[Stored data entries]

###

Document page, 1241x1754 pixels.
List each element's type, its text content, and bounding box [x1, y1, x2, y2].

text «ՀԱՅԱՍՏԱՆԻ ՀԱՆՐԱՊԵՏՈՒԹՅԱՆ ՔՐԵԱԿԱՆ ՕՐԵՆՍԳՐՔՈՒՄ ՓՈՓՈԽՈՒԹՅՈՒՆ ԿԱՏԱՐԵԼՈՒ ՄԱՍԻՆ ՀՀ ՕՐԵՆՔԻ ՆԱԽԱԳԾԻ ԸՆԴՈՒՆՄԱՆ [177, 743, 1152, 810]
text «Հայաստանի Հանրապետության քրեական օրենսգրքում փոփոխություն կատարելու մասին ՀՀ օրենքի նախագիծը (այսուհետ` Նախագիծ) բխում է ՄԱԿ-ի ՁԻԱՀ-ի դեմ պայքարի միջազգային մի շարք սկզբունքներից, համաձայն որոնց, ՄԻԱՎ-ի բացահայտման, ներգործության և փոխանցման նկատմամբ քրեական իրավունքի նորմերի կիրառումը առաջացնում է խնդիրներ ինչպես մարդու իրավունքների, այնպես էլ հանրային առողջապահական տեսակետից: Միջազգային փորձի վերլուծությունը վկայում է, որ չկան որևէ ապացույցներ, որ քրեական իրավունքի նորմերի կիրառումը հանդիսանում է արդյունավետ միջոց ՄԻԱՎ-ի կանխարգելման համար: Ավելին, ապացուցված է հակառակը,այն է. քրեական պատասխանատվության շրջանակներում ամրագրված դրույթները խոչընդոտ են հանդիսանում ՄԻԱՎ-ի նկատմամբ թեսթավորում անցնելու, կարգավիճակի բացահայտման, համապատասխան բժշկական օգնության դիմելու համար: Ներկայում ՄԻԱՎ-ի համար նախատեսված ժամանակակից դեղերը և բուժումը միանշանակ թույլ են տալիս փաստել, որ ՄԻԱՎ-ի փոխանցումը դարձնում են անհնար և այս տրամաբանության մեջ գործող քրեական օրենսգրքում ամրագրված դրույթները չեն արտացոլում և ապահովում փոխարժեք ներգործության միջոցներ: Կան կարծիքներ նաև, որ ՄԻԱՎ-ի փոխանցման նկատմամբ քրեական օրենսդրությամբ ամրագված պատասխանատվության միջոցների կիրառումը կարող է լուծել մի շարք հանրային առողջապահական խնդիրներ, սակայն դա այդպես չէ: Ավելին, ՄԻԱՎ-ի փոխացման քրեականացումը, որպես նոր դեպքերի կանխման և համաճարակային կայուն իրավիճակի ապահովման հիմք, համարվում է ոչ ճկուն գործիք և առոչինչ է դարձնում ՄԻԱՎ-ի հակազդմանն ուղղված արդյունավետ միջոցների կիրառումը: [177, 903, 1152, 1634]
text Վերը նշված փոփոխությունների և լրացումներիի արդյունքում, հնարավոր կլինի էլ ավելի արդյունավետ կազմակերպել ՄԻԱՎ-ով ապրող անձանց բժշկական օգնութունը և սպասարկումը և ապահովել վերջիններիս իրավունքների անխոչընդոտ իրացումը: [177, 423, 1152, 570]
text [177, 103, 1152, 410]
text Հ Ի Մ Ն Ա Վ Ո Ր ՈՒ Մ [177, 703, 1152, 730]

###

● Problem details
From the line containing "text [177, 103, 1152, 410]" down to the last line of the data above, copy every line exactly; leave out all other lines.

● Finished task
text [177, 103, 1152, 410]
text Հ Ի Մ Ն Ա Վ Ո Ր ՈՒ Մ [177, 703, 1152, 730]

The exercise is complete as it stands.